How much time should be spent on vocal warm ups for children's choir, aged 9 - 13, in a 30 minutes lesson?
This is a question where even professional choir directors and singers can't agree on. Some do quite long vocal excersises (sometimes with all kinds of gymnastics) and some just start to sing.
The excersises are not so much about not wrecking voices but more about getting in the right set of mind for reheasing and 'tuning' your vocal 'instrument'. It allows to leave the busy world on the other side of the door.
If a singer has a bad technique then the warming up excersises won't help him/her not to wreck his/her voice.
I prefer a short warming up period (no more than 5mins) to get into the spirit of the rehearsal. But as you have only 30 minutes with the kids, I would suggest to start with a known song or to teach them a special song for warming up.
When you use a known song, they can look at you all the time instead of their scores and you can then sign them to sing louder, softer, faster, slower,... That way you'll teach them to follow the conductor, get them in the right set of mind for the rehearsel, keep it fun for them and combine warming up with another excersise.

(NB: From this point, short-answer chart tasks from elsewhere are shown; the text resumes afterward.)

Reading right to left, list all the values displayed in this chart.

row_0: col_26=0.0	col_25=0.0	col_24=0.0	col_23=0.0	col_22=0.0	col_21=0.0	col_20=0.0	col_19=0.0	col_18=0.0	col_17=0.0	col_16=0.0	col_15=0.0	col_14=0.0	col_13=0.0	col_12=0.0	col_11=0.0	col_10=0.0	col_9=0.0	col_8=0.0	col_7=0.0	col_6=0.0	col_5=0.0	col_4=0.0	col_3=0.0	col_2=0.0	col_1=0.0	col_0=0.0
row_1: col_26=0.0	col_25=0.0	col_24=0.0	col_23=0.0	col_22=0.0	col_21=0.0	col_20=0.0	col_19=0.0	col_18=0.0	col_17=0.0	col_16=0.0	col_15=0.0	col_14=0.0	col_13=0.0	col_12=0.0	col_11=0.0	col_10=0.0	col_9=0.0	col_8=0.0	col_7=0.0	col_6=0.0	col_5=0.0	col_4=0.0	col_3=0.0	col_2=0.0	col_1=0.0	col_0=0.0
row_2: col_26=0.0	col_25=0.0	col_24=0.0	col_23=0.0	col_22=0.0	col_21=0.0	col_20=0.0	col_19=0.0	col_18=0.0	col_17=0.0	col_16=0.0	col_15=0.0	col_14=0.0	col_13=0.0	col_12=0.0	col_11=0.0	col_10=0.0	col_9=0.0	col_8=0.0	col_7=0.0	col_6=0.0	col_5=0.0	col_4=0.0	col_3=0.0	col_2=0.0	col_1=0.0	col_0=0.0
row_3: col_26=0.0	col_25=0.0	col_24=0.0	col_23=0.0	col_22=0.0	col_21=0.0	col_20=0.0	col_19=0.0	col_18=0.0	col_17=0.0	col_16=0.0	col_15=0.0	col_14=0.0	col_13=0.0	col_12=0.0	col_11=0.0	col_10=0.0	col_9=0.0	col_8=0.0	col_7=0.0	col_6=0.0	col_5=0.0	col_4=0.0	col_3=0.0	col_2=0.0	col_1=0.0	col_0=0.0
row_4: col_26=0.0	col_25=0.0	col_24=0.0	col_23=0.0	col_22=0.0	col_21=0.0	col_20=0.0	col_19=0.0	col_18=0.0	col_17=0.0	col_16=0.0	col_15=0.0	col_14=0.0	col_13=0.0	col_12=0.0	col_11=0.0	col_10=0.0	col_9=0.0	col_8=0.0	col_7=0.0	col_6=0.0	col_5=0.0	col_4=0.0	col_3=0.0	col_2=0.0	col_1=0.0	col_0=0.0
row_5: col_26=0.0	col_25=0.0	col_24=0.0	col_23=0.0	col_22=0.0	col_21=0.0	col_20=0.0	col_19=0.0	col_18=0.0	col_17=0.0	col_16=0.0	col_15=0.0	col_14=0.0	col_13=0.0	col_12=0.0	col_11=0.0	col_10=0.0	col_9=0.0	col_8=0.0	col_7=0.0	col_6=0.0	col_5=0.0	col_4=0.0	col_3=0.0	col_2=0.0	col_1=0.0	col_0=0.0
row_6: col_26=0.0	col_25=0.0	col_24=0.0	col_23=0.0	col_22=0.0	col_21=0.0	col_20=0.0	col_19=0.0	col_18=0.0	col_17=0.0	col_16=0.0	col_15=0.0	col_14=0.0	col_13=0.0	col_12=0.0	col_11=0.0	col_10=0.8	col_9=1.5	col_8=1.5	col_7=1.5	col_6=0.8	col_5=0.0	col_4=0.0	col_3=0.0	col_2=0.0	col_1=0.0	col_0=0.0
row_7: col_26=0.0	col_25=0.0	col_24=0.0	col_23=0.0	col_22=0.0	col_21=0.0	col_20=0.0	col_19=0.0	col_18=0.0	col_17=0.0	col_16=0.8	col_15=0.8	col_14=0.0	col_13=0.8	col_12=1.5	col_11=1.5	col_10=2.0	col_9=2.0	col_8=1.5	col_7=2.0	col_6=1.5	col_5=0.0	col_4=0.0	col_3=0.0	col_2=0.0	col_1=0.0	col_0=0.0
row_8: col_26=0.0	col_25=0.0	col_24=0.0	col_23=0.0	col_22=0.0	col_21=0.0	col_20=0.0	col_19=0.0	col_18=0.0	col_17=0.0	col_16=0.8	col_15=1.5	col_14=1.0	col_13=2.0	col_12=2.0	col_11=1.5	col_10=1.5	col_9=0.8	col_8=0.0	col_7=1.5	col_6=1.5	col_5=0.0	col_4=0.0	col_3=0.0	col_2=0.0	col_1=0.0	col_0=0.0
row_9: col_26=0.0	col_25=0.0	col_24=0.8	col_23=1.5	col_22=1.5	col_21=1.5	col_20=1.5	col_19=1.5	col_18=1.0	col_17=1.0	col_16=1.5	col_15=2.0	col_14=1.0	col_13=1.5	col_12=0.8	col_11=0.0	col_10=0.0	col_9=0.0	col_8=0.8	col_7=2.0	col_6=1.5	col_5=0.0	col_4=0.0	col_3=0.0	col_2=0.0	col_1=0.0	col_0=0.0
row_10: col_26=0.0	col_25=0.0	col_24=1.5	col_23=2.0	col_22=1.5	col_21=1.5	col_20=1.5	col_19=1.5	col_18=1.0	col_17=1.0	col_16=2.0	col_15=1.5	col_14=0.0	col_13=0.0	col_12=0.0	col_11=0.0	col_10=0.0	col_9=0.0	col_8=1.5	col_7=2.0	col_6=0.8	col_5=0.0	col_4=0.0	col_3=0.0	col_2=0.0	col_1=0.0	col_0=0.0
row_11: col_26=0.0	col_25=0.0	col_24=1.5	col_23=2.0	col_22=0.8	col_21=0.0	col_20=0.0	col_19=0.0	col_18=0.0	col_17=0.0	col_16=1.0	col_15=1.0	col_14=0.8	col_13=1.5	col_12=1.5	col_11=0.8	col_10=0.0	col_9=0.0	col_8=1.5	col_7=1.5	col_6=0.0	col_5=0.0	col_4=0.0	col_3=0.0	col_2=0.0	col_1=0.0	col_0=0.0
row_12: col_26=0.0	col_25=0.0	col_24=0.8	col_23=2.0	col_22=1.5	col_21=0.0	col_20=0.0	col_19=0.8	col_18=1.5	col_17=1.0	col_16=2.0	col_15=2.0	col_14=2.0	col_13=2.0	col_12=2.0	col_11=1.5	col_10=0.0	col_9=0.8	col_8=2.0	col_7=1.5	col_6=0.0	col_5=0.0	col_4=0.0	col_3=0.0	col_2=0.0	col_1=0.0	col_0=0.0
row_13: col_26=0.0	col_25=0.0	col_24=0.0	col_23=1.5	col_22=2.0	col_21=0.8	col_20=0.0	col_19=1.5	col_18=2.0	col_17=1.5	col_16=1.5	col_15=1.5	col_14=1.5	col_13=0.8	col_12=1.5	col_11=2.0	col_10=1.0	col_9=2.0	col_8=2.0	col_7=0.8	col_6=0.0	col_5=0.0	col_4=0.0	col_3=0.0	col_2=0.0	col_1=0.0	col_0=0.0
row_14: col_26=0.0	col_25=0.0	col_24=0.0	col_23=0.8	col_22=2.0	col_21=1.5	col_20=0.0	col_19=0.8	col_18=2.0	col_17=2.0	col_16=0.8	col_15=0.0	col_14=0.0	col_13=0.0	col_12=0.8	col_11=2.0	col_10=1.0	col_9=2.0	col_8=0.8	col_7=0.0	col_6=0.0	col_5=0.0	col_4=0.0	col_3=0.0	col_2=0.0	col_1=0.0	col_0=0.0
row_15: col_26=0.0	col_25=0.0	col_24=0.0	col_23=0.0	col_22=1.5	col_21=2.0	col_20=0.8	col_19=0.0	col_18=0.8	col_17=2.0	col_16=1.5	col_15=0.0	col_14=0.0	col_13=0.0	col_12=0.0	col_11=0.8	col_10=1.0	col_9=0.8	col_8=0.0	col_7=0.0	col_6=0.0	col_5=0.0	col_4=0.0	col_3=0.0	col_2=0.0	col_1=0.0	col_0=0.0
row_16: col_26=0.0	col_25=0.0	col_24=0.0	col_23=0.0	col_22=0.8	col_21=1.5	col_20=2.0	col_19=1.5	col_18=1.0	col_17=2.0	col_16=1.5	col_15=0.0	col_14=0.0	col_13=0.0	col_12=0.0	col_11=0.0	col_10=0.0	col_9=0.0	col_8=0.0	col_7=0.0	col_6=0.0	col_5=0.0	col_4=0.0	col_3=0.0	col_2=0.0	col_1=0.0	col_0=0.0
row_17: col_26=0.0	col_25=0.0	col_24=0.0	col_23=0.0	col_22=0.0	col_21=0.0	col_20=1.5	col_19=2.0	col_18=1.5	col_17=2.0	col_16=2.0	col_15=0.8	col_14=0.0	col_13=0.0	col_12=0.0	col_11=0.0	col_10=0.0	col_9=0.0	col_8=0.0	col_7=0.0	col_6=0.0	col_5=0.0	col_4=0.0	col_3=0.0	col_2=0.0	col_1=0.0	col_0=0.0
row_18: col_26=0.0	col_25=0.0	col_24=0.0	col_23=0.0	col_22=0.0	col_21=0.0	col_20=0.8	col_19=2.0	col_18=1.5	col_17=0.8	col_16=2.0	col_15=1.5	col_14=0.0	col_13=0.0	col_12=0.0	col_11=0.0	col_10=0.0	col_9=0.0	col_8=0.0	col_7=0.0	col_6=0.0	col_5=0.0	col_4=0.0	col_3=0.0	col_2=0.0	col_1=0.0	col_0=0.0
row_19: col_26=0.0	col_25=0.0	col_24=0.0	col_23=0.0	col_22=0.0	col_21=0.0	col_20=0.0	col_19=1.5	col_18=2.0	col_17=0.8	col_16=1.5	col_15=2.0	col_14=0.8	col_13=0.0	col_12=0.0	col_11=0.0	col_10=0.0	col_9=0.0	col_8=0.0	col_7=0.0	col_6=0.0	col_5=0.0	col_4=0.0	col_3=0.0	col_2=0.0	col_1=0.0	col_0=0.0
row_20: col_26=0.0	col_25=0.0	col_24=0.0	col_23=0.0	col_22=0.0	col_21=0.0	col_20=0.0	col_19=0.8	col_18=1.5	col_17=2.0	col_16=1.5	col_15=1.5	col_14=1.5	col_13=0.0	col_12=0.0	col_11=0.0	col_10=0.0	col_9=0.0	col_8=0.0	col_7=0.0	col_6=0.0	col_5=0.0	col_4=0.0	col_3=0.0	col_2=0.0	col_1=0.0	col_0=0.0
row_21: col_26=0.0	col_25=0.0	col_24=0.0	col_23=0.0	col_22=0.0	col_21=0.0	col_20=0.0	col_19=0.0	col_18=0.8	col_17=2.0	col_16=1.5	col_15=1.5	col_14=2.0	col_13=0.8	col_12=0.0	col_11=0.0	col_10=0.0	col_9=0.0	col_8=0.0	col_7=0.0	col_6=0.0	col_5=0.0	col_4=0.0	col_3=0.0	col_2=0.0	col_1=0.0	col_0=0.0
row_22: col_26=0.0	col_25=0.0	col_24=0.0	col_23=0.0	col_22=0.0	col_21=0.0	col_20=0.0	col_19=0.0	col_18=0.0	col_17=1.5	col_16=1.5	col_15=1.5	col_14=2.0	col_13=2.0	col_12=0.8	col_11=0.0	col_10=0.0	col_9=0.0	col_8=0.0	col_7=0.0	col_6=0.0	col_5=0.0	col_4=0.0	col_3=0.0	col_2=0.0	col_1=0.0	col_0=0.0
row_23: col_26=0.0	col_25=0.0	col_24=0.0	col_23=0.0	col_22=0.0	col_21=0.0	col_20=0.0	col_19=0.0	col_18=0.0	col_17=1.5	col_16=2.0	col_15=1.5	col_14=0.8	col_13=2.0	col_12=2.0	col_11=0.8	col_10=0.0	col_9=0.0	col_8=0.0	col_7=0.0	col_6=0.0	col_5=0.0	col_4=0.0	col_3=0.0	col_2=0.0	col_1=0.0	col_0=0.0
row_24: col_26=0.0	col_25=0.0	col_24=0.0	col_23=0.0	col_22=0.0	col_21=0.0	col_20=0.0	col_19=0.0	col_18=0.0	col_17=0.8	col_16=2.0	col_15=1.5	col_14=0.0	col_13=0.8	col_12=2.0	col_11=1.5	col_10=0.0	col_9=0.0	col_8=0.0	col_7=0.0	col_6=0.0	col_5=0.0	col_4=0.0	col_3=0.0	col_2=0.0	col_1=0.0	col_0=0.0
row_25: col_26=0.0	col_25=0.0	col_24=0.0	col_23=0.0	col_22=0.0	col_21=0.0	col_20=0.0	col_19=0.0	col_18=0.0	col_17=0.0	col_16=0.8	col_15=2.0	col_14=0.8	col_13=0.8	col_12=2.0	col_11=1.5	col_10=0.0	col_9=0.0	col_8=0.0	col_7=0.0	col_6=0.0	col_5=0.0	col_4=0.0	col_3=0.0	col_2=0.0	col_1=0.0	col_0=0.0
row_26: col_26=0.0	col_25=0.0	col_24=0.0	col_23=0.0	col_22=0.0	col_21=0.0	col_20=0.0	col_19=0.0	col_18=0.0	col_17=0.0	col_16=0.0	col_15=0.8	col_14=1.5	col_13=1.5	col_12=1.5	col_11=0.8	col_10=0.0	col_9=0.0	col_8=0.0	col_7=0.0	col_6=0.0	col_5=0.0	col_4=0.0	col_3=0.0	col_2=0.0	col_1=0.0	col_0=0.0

Most of the singers will be warming up during the first 5 minutes, so rather than waste (if that's the right term) those 5 mins, just get into the singing. Only if there's a great range of vocals or volume changes, which may be unusual, just 'get on with it!' Right or wrong, I did it for 30+ yrs that way.No warming up, straight into singing. Don't believe I wrecked anyone's vocal chords, certainly hope not!
I am both a classical tenor and previously trained many children's choirs.
In my experience, warm up is often a waste of time. Even for me.....
(However, this depends on using good singing technique...opera singers who use a lot of vocal fold thickness use the muscles in the throat more aggressively, and do need to limber these muscles to avoid straining. Opera singers who use a lyric technique (less thickness) will sing only a little warmup, and mainly to re-establish their technique for the upcoming session of performance or practice. I no longer warmup.....I just sing).
Children's voices are very light, and if they are taught to sing properly, warmup is not necessary.
The indicators for good singing at all ages are even vibrato (never sing with a straight tone), absence of breathiness (almost always a problem with choral training), sufficient volume (children are often taught to sing too quietly), and very accurate and overdone diction.
A well-trained children's choir will match vibrato (rather than blending using breathy production, as is usually the case), and will be heard over an orchestra playing softly (most children's choirs would be inaudible without microphones).
Once children know how to sing properly, the best way to begin a rehearsal or prepare for a performance is to sing through something very easy that the children already know, and then compliment them on their execution. This will bolster their confidence and enthusiasm, and also remind them of their singing technique.